Excerpted data:
= = = = =

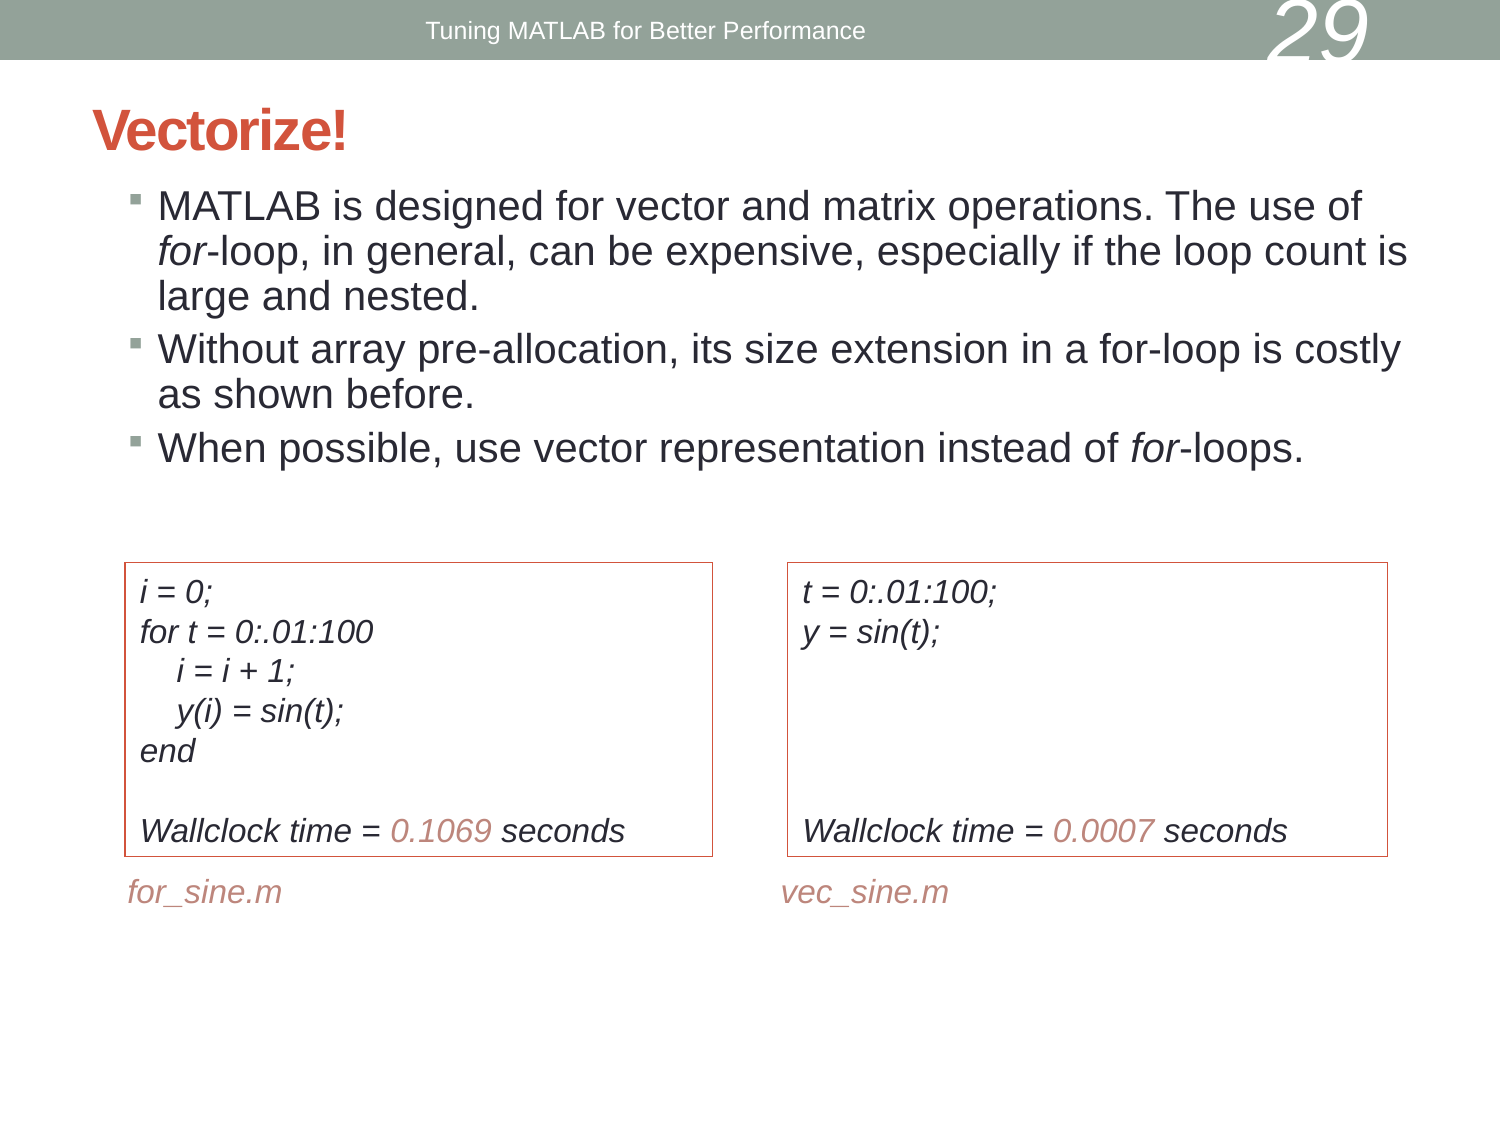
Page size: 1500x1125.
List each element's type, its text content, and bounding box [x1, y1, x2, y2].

footer Tuning MATLAB for Better Performance [410, 3, 1086, 57]
text_box i = 0; for t = 0:.01:100 i = i + 1; y(i) = sin(t); end Wallclock time = 0.1069 seconds [124, 562, 713, 857]
text_box t = 0:.01:100; y = sin(t); Wallclock time = 0.0007 seconds [787, 562, 1388, 857]
text_box for_sine.m vec_sine.m [112, 862, 1313, 918]
slide_number <number> [1252, 0, 1428, 54]
title Vectorize! [77, 66, 1357, 188]
text_box MATLAB is designed for vector and matrix operations. The use of for-loop, in general, can be expensive, especially if the loop count is large and nested. Without array pre-allocation, its size extension in a for-loop is costly as shown before. When possible, use vector representation instead of for-loops. [112, 177, 1425, 532]
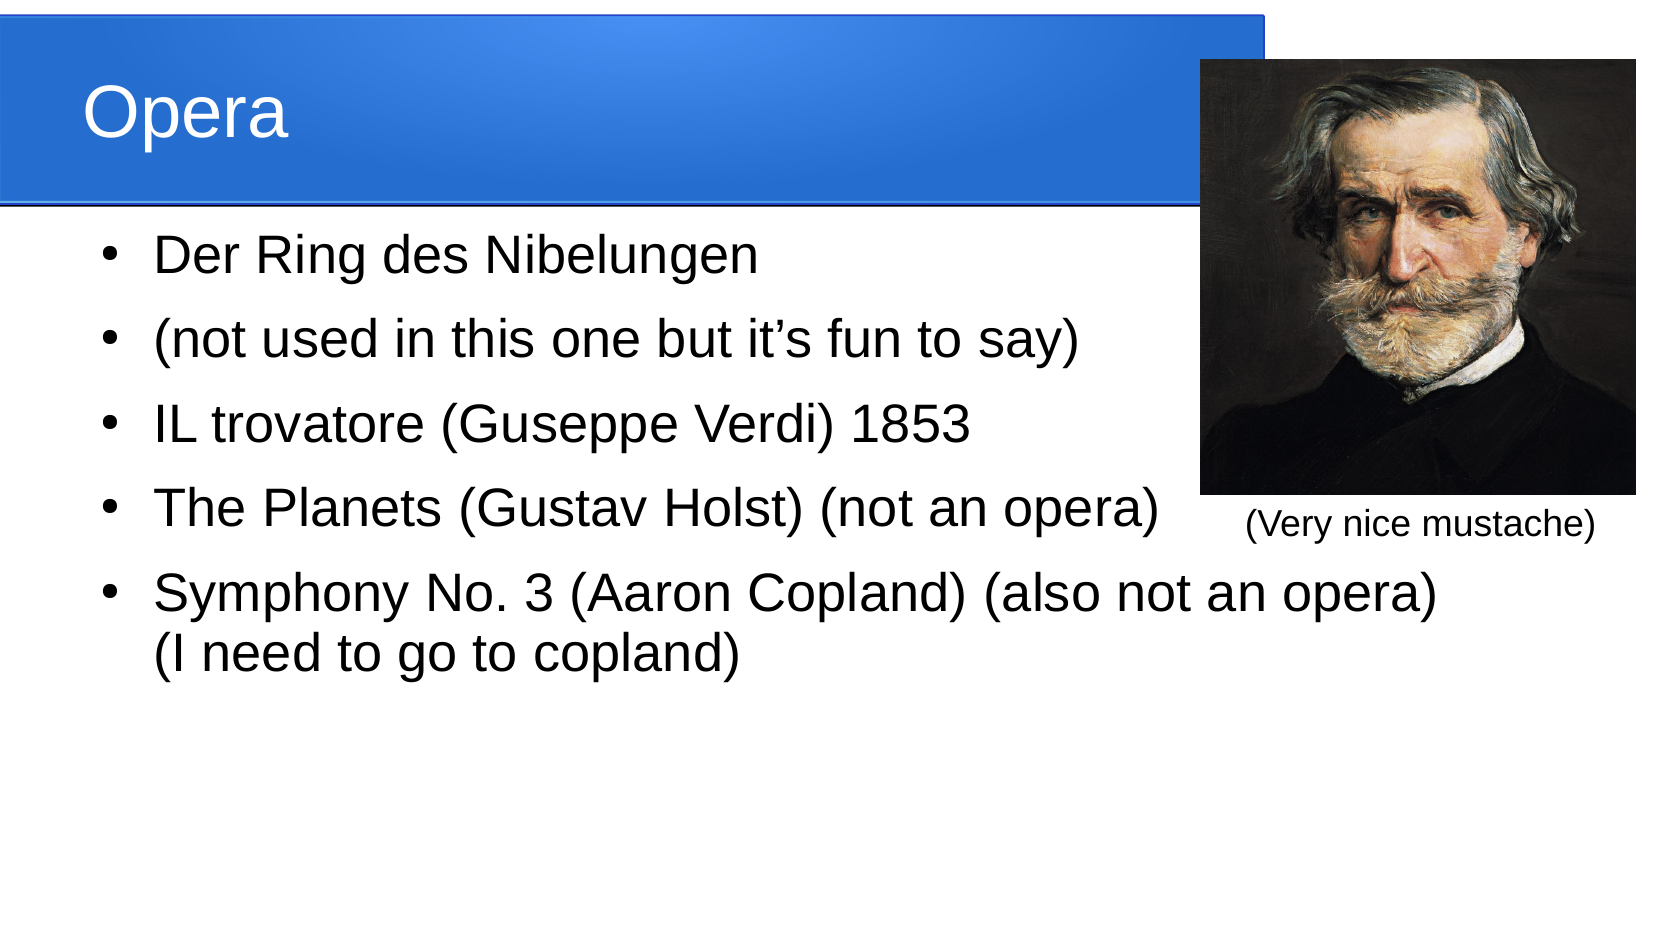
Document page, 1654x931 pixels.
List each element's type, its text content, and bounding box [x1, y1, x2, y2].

picture [1200, 59, 1636, 496]
text_box (Very nice mustache) [1230, 495, 1654, 552]
list Der Ring des Nibelungen (not used in this one but it’s fun to say) IL trovatore (Guseppe Verdi) 1853 The Planets (Gustav Holst) (not an opera) Symphony No. 3 (Aaron Copland) (also not an opera) (I need to go to copland) [82, 224, 1571, 764]
title Opera [82, 35, 1235, 189]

= = = = =

Rewrite the lines of both items above, replacing "bounding box" with "enclosing rectangle" wherever it occurs and leaving everything else unchanged. Leave the pictures out of your answer.

Result for this task:
Page size: 1500x1125.
List each element's type, its text content, and enclosing rectangle [x1, y1, x2, y2].

footer Tuning MATLAB for Better Performance [410, 3, 1086, 57]
text_box i = 0; for t = 0:.01:100 i = i + 1; y(i) = sin(t); end Wallclock time = 0.1069 seconds [124, 562, 713, 857]
text_box t = 0:.01:100; y = sin(t); Wallclock time = 0.0007 seconds [787, 562, 1388, 857]
text_box for_sine.m vec_sine.m [112, 862, 1313, 918]
slide_number <number> [1252, 0, 1428, 54]
title Vectorize! [77, 66, 1357, 188]
text_box MATLAB is designed for vector and matrix operations. The use of for-loop, in general, can be expensive, especially if the loop count is large and nested. Without array pre-allocation, its size extension in a for-loop is costly as shown before. When possible, use vector representation instead of for-loops. [112, 177, 1425, 532]
Document page, 1654x931 pixels.
List each element's type, its text content, and enclosing rectangle [x1, y1, x2, y2].

picture [1200, 59, 1636, 496]
text_box (Very nice mustache) [1230, 495, 1654, 552]
list Der Ring des Nibelungen (not used in this one but it’s fun to say) IL trovatore (Guseppe Verdi) 1853 The Planets (Gustav Holst) (not an opera) Symphony No. 3 (Aaron Copland) (also not an opera) (I need to go to copland) [82, 224, 1571, 764]
title Opera [82, 35, 1235, 189]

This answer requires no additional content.